ASSIGNMENT: Looking through the records below, please work out how many lines contain "غضنفر". Give only that number.

Stored items from a collection
[Start of section]

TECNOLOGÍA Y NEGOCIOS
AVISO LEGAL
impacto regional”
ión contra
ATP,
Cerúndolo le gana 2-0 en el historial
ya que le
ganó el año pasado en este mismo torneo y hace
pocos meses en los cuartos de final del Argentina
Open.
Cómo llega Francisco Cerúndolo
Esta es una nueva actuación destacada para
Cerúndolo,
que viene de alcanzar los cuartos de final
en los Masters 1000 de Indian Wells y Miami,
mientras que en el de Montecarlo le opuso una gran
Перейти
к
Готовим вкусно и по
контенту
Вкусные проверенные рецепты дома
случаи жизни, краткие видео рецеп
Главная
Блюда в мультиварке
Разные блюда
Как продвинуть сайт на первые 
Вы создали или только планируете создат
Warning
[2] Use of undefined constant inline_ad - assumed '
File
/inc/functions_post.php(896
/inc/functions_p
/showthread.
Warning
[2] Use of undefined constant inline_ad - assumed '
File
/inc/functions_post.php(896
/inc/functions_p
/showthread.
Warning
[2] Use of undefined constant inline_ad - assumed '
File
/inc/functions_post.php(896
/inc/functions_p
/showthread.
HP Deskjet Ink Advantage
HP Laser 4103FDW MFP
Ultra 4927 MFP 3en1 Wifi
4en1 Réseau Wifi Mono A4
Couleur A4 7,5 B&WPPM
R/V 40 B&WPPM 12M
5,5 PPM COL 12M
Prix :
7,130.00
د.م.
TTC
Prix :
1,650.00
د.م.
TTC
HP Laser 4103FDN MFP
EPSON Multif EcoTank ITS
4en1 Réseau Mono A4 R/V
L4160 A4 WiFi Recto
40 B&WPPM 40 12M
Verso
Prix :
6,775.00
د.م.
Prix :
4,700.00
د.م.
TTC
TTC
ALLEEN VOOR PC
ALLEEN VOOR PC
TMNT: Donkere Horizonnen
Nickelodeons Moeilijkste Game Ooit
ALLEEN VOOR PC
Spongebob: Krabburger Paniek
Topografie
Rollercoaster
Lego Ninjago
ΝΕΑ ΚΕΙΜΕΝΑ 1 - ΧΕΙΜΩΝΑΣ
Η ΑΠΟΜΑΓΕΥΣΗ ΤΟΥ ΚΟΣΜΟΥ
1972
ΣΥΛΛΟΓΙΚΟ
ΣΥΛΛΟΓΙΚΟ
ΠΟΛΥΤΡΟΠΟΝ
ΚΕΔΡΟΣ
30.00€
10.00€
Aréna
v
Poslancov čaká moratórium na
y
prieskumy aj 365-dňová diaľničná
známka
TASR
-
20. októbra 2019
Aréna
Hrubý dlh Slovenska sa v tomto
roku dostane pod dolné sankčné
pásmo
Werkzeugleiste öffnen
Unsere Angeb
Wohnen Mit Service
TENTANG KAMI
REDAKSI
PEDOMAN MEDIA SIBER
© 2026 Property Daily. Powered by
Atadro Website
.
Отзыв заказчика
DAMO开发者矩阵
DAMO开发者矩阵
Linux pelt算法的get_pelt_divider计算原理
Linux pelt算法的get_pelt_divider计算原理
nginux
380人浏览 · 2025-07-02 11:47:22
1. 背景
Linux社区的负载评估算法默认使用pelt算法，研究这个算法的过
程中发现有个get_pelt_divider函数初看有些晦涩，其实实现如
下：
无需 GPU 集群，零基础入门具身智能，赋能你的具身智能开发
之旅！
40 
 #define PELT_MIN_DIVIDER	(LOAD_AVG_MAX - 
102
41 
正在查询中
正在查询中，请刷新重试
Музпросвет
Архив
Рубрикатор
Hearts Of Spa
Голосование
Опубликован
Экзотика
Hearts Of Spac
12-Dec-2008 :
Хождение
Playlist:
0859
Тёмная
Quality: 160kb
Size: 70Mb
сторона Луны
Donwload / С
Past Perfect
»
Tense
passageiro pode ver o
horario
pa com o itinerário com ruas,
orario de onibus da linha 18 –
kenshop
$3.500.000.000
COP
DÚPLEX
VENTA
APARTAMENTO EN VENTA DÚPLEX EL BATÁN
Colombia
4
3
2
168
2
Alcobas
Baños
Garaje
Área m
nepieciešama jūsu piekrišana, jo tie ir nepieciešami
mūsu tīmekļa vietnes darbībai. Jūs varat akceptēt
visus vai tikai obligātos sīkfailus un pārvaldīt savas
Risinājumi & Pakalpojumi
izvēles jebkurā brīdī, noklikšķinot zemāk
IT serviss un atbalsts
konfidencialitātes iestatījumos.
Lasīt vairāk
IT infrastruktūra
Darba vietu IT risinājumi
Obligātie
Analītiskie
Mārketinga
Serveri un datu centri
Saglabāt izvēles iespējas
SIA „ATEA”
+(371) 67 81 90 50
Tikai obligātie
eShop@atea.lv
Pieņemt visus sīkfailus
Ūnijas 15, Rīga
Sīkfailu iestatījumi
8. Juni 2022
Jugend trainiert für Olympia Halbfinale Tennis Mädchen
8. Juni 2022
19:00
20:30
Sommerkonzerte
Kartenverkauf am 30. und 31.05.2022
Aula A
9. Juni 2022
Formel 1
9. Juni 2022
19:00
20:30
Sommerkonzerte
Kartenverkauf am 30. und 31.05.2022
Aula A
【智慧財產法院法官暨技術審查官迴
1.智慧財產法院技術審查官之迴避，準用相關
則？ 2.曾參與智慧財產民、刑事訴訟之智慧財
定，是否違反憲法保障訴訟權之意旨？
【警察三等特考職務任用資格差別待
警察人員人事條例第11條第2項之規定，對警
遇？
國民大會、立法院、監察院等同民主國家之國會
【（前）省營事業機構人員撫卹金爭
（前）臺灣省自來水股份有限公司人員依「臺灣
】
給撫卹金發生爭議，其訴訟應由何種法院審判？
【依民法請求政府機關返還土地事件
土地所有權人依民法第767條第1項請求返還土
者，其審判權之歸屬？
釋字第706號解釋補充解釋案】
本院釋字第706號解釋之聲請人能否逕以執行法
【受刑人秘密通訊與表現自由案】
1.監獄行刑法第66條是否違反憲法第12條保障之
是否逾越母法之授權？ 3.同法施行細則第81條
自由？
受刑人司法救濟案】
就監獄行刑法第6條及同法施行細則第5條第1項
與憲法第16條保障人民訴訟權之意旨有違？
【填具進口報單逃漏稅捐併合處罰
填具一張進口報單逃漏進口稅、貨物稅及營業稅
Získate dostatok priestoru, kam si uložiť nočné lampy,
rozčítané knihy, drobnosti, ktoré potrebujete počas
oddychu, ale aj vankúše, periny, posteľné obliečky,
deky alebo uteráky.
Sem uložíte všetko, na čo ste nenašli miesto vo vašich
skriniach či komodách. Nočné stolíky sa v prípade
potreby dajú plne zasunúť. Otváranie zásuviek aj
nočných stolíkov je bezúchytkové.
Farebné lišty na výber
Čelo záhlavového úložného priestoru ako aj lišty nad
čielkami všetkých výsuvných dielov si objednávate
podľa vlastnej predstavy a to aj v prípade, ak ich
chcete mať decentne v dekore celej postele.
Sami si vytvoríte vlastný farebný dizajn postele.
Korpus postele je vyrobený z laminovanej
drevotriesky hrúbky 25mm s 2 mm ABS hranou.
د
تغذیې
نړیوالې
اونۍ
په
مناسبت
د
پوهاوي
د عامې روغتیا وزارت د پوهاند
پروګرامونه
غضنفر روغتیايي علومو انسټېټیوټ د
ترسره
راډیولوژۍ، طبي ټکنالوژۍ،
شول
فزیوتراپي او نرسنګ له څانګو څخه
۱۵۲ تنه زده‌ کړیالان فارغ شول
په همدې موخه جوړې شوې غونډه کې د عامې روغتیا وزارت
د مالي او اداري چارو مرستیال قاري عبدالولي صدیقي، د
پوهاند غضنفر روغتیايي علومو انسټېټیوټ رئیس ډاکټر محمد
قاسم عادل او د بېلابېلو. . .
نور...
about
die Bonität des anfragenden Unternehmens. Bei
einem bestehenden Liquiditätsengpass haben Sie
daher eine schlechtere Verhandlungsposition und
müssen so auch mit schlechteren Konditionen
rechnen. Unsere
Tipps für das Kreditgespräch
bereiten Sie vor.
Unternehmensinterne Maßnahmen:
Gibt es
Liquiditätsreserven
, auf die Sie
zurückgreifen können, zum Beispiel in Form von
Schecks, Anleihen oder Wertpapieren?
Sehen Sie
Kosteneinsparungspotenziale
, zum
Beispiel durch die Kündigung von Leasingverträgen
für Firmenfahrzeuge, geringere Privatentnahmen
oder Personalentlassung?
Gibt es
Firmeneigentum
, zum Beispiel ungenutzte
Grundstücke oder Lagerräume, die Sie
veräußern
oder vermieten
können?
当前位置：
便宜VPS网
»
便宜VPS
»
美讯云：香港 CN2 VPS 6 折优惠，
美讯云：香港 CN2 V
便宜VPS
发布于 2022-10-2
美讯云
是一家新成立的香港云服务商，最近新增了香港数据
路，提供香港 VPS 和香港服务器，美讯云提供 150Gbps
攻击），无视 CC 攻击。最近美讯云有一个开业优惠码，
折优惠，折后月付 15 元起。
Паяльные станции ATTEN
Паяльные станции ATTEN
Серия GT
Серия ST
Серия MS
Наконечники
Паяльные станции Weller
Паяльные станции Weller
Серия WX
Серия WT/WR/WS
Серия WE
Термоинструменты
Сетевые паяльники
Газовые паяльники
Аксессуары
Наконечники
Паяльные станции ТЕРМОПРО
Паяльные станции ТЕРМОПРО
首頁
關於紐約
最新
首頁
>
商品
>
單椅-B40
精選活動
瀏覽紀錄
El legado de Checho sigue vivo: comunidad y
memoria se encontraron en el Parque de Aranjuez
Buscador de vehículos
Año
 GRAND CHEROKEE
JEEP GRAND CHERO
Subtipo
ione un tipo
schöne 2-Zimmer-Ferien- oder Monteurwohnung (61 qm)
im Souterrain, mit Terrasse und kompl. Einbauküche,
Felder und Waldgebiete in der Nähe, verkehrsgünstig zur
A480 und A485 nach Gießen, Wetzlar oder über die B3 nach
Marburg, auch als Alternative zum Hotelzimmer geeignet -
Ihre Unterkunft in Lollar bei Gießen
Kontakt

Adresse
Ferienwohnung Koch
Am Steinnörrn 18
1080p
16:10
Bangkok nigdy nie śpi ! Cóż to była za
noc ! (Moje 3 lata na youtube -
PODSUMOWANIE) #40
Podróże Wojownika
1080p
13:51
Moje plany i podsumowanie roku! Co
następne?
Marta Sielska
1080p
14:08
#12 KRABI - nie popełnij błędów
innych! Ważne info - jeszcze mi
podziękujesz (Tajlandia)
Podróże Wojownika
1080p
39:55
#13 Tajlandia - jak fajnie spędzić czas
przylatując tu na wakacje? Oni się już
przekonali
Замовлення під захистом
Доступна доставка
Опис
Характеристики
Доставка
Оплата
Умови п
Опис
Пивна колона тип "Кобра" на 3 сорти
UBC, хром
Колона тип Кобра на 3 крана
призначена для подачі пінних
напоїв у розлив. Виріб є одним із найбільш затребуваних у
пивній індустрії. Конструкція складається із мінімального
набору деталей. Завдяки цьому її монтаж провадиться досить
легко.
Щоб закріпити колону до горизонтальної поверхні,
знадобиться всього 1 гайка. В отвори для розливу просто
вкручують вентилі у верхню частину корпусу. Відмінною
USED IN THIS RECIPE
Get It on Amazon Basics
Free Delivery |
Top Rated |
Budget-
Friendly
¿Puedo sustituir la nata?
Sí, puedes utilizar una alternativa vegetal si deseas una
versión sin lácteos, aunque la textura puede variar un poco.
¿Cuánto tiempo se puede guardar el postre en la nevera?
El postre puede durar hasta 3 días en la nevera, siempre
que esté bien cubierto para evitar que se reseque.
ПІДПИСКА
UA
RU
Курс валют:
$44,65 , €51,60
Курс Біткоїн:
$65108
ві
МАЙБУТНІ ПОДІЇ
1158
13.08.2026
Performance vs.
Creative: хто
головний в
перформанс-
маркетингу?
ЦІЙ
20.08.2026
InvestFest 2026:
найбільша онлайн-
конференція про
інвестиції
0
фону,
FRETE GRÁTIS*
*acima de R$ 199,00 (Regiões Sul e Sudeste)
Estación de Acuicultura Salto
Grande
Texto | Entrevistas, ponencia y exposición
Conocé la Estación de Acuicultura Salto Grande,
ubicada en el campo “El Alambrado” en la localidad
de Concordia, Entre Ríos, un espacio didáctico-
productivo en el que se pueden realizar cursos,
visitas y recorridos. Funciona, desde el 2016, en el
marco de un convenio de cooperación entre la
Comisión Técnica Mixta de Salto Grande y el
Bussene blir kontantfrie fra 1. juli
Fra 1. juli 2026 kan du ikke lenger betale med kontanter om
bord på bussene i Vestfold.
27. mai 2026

[End of section]

SOLUTION TO THIS PROBLEM: 2